→ JOB 1
Please duplicate the section of the workbench post between "The benchtop is" and "famous 52 1/2D.", inclusive.
→ JOB 2
In the workbench post, what wood is the doghole strip made of?

→ GIVEN TEXT
******

# Maple Workbench Plans - Complete Sketchup



## OperoLignum (Sep 8, 2015)

Hi folks,
I'm working on a hard maple woodworking bench, using inspiration from The Workbench Book (1983) by Scott Landis. I would appreciate feedback on this project. All the major pieces have been cut and smoothed, although not all are cut to final length. I have not begun mortising the joints yet, nor have I created the dogholes or set the vises, so now's the time for tweaking.
The benchtop is hard maple, 2 13/16 thick, with an African Padauk tail vise (Lie-Nielsen hardware). The doghole strip is American Oak, and the Apron is birdseye maple. The stretchers are figured maple with African Padauk keys for the key-through joints. The benchtop rests on the arms and is held in place by bullet dowels. Bullets at the front side of the bench are roughly to size whereas the bullets to the rear of the bench sit in holes that are oversize, to allow for movement of the bench away from the vises. Similarly, end caps will be glued for the first 1/3rd of the bench top but will remain free to allow for sliding of the bench away from the vises. The front vise is a Sheffield, England made Eclipse 10" vise modeled on Record's famous 52 1/2D. 
Modifications that I've made (from plans in Landis's book) include setting the front legs so that a bit of the front right leg can be used for additional support when clamping a workpiece vertically in the tail vise. I almost goofed and originally put the leg too far under the tail vise so that work would hit the tenon and key, but I've rectified that error. I was also careful not to have doghole placement issues. The Lie-Nielsen vise instructions had a mislabled benchtop thickness of 3", so due to that error in their installation guide I added blocking for the tail vise because the bench top was not thick enough (should have been 4"). I'm using 1×1 bench dogs using the spring design that Rob Cosman shows on his Swedish-style bench (look for it on Youtube). 
I welcome questions, comments and critiques - particularly those that help me avoid errors before the build is complete! If you are not into the style of the bench (i.e. you're a Roubo fan) I'm sorry but I'm not changing horses mid-stream 








https://www.facebook.com/photo.php?fbid=858955075665&set=a.858955060695.1073741837.68401130&type=3&theater
https://www.facebook.com/photo.php?fbid=858955065685&set=a.858955060695.1073741837.68401130&type=3&theater
https://www.facebook.com/photo.php?fbid=858955115585&set=a.858955060695.1073741837.68401130&type=3&theater
https://www.facebook.com/photo.php?fbid=858955110595&set=a.858955060695.1073741837.68401130&type=3&theater
https://www.facebook.com/photo.php?fbid=858955120575&set=a.858955060695.1073741837.68401130&type=3&theater


----------



## BadJoints (Jun 3, 2015)

******

→ RECORDS SHOWN
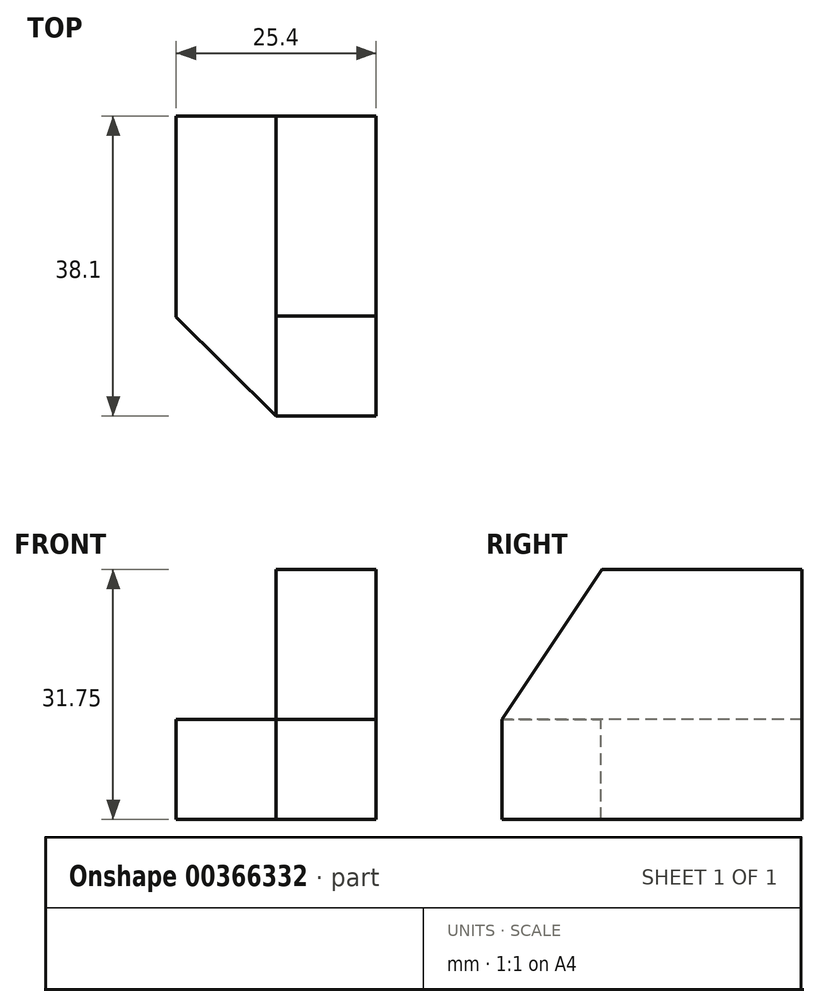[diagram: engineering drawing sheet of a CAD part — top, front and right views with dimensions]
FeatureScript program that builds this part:
annotation { "Feature Type Name" : "Feature", "Feature Type Description" : "" }
export const myFeature = defineFeature(function(context is Context, id is Id, definition is map)
    precondition{}
    {
        {
            var Q0;
            Q0=qCreatedBy(makeId("Front.planeOp"),FACE);
            var sketch = newSketch(context, id + "F0", { "sketchPlane" : qUnion([Q0])});
            skLineSegment(sketch, "E0", {"start": v(0, 12.7) * mm, "end": v(0, 0) * mm});
            skLineSegment(sketch, "E1", {"start": v(0, 0) * mm, "end": v(12.7, 0) * mm});
            skLineSegment(sketch, "E2", {"start": v(12.7, 0) * mm, "end": v(12.7, 12.7) * mm});
            skLineSegment(sketch, "E3", {"start": v(12.7, 12.7) * mm, "end": v(0, 12.7) * mm});
            skSolve(sketch);
        }
        {
            var Q0;
            Q0 = qSketchRegion(id + "F0", true);
            extrude(context, id + "F1", {"entities" : qUnion([Q0]), "depth" : 38.1 * mm});
        }
        {
            var Q0;
            Q0=makeQuery(id+"F1.opExtrude","SWEPT_FACE",FACE,{"disambiguationData":[OSD([sQuery(id+"F0.wireOp",EDGE,"E0")])]});
            var sketch = newSketch(context, id + "F2", { "sketchPlane" : qUnion([Q0])});
            skLineSegment(sketch, "E4", {"start": v(38.1, 12.7) * mm, "end": v(25.4, 31.75) * mm});
            skLineSegment(sketch, "E5", {"start": v(25.4, 31.75) * mm, "end": v(0, 31.75) * mm});
            skLineSegment(sketch, "E6", {"start": v(0, 31.75) * mm, "end": v(0, 12.7) * mm});
            skLineSegment(sketch, "E7", {"start": v(0, 12.7) * mm, "end": v(38.1, 12.7) * mm});
            skSolve(sketch);
        }
        {
            var Q0;
            Q0 = qSketchRegion(id + "F2", true);
            extrude(context, id + "F3", {"entities" : qUnion([Q0]), "operationType" : NewBodyOperationType.ADD, "oppositeDirection" : true, "depth" : 12.7 * mm});
        }
        {
            var Q0;
            Q0=makeQuery(id+"F1.opExtrude","CAP_FACE",FACE,{"disambiguationData":[OSD([sQuery(id+"F0.wireOp",EDGE,"E0"),sQuery(id+"F0.wireOp",EDGE,"E1"),sQuery(id+"F0.wireOp",EDGE,"E2"),sQuery(id+"F0.wireOp",EDGE,"E3")])],"isStart":false});
            var sketch = newSketch(context, id + "F4", { "sketchPlane" : qUnion([Q0])});
            skLineSegment(sketch, "E8", {"start": v(0, 12.7) * mm, "end": v(-12.7, 12.7) * mm});
            skLineSegment(sketch, "E9", {"start": v(-12.7, 12.7) * mm, "end": v(-12.7, 0) * mm});
            skLineSegment(sketch, "E10", {"start": v(-12.7, 0) * mm, "end": v(0, 0) * mm});
            skLineSegment(sketch, "E11", {"start": v(0, 0) * mm, "end": v(0, 12.7) * mm});
            skSolve(sketch);
        }
        {
            var Q0;
            Q0 = qSketchRegion(id + "F4", true);
            extrude(context, id + "F5", {"entities" : qUnion([Q0]), "operationType" : NewBodyOperationType.ADD, "oppositeDirection" : true, "depth" : 38.1 * mm});
        }
        {
            var Q0;
            Q0=makeQuery(id+"F5.opExtrude","SWEPT_FACE",FACE,{"disambiguationData":[OSD([sQuery(id+"F4.wireOp",EDGE,"E8")])]});
            var sketch = newSketch(context, id + "F6", { "sketchPlane" : qUnion([Q0])});
            skLineSegment(sketch, "E12", {"start": v(0, -38.1) * mm, "end": v(-12.7, -25.53) * mm});
            skSolve(sketch);
        }
        {
            var Q0;
            Q0 = qSketchRegion(id + "F6", true);
            var Q1;
            {var subQ0=sQuery(id+"F6.wireOp",EDGE,"E12");Q1=makeQuery(id+"F6.imprint","IMPRINT",FACE,{"disambiguationData":[TD([[makeQuery(id+"F6.imprint","IMPRINT",EDGE,{"derivedFrom":subQ0}),1.0]])]});}
            extrude(context, id + "F7", {"entities" : qUnion([Q0, Q1]), "operationType" : NewBodyOperationType.REMOVE, "oppositeDirection" : true, "depth" : 25.4 * mm});
        }
    });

******

→ TASK OUTPUT 1
The benchtop is hard maple, 2 13/16 thick, with an African Padauk tail vise (Lie-Nielsen hardware). The doghole strip is American Oak, and the Apron is birdseye maple. The stretchers are figured maple with African Padauk keys for the key-through joints. The benchtop rests on the arms and is held in place by bullet dowels. Bullets at the front side of the bench are roughly to size whereas the bullets to the rear of the bench sit in holes that are oversize, to allow for movement of the bench away from the vises. Similarly, end caps will be glued for the first 1/3rd of the bench top but will remain free to allow for sliding of the bench away from the vises. The front vise is a Sheffield, England made Eclipse 10" vise modeled on Record's famous 52 1/2D.

→ TASK OUTPUT 2
American Oak.